Apartment deal leads to new Henrico County approach to publicly funded housing

Hope Village off Mountain Road is set to undergo renovations.

Henrico County officials weary of public clashes with subsidized housing owners over health and safety issues struck a deal last week with the new out-of-state buyers of Hope Village to secure overdue repairs and facilitate property inspections.

The agreement — approved alongside permission the buyers need to secure financing for the project — marks a first-of-its-kind arrangement for Henrico that county leaders hope to expand to the beleaguered former Essex Village.

“This is an entirely new approach for the county,” said County Manager John Vithoulkas. “The fact that we are able to have an owner make written promises regarding ongoing maintenance, conditions of the grounds, safety of the residents and inspection of the units is key for Hope Village.”

Hope Village, a 100-unit federally subsidized apartment community off Mountain Road that saw a sewer overflow this year, was built in the 1970s and struggles with many of the issues that plagued its former sister site, Essex Village, which is now under new ownership and renamed St. Luke Apartments, county officials said.

Hope Village’s new owners signed on to the 15-year agreement as they sought approval from Henrico’s Board of Supervisors to obtain up to $13 million in tax-exempt bond financing for the project from the Suffolk Redevelopment and Housing Authority.

Henrico doesn’t have a housing authority but state law allows the Board of Supervisors to approve the exercise by an outside authority of its powers in Henrico, said County Attorney Joe Rapisarda.

The agreement lays out what Rapisarda called a laundry list of planned improvements to be done within two years. Under the terms of the deal, all apartment units will get upgraded flooring and appliances and new paint.

Some units will have their HVAC heat pumps, water heaters and interior doors replaced. The grounds of Hope Village also are scheduled for improvements such as upgrades to lighting and pavement repairs.

“It’s been months of effort and hard work to get the board to this point,” Rapisarda said during a public hearing Tuesday.

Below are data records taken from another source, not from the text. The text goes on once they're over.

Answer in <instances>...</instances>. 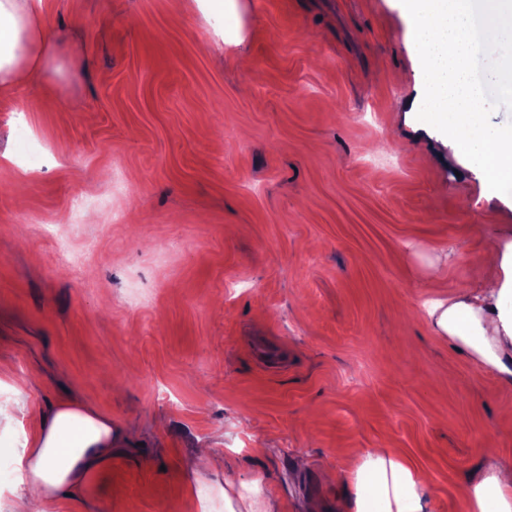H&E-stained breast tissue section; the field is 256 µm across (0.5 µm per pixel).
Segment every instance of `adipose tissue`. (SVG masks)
Instances as JSON below:
<instances>
[{"mask_svg": "<svg viewBox=\"0 0 512 512\" xmlns=\"http://www.w3.org/2000/svg\"><path fill=\"white\" fill-rule=\"evenodd\" d=\"M53 50L45 0H0V105L39 71ZM504 281L459 292L428 315L482 365L512 381V254H490ZM120 439L110 419L67 402L43 415L13 462L14 512H45L61 491L81 493ZM432 487L416 468L386 449H359L348 473L343 512H422ZM462 493L470 512H512V467L491 463L484 477Z\"/></svg>", "mask_w": 512, "mask_h": 512, "instance_id": "obj_1", "label": "adipose tissue"}]
</instances>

The acquisition of Hope Village is one of a number of deals Fairstead Affordable has done recently as it enters Virginia’s low-income housing market.

Last year, it closed on a 372-unit apartment complex called Berkley Apartments in Newport News and in Richmond it recently bought Woodland Crossing’s 132 units on Walmsely Boulevard in South Side for an undisclosed amount. Byrd said plans for Woodland Crossing are still being decided as the property is evaluated.

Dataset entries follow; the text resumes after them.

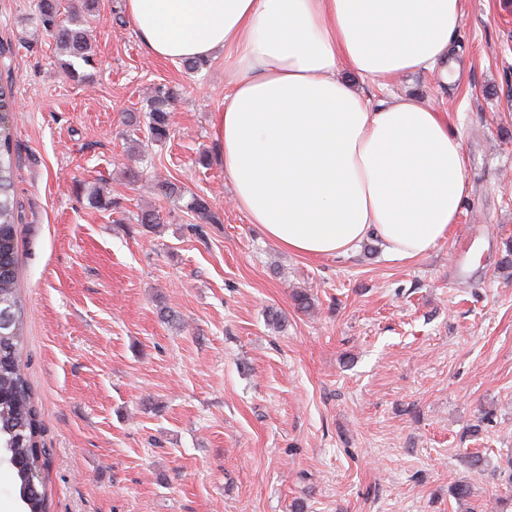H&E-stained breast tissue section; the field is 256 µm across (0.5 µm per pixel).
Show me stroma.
<instances>
[{
  "instance_id": "1",
  "label": "stroma",
  "mask_w": 512,
  "mask_h": 512,
  "mask_svg": "<svg viewBox=\"0 0 512 512\" xmlns=\"http://www.w3.org/2000/svg\"><path fill=\"white\" fill-rule=\"evenodd\" d=\"M37 3L0 0V82L49 512H512V0H464L452 83L362 84L429 102L462 139L458 221L414 260L375 238L320 258L273 244L224 177L223 58H154L123 0H94L95 61L73 78ZM160 86L171 134L146 145L123 117Z\"/></svg>"
}]
</instances>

Byrd said the Suffolk authority’s bond issuance is a portion of the financing for the project.

“We do not know a final amount for what the actual bond issuance will be at this point or have final numbers on the other financing components,” Byrd said. “It is still too early in the process to have final numbers.”

Plans the county detailed for Hope Village call for about $42,000 worth of improvements for each apartment. At 100 units, that adds up to $4.2 million worth of work, although Byrd wouldn’t say what the renovation is expected to cost.

“I like their spirit,” Thornton said in an interview. “We still need good organizations at these public housing complexes.”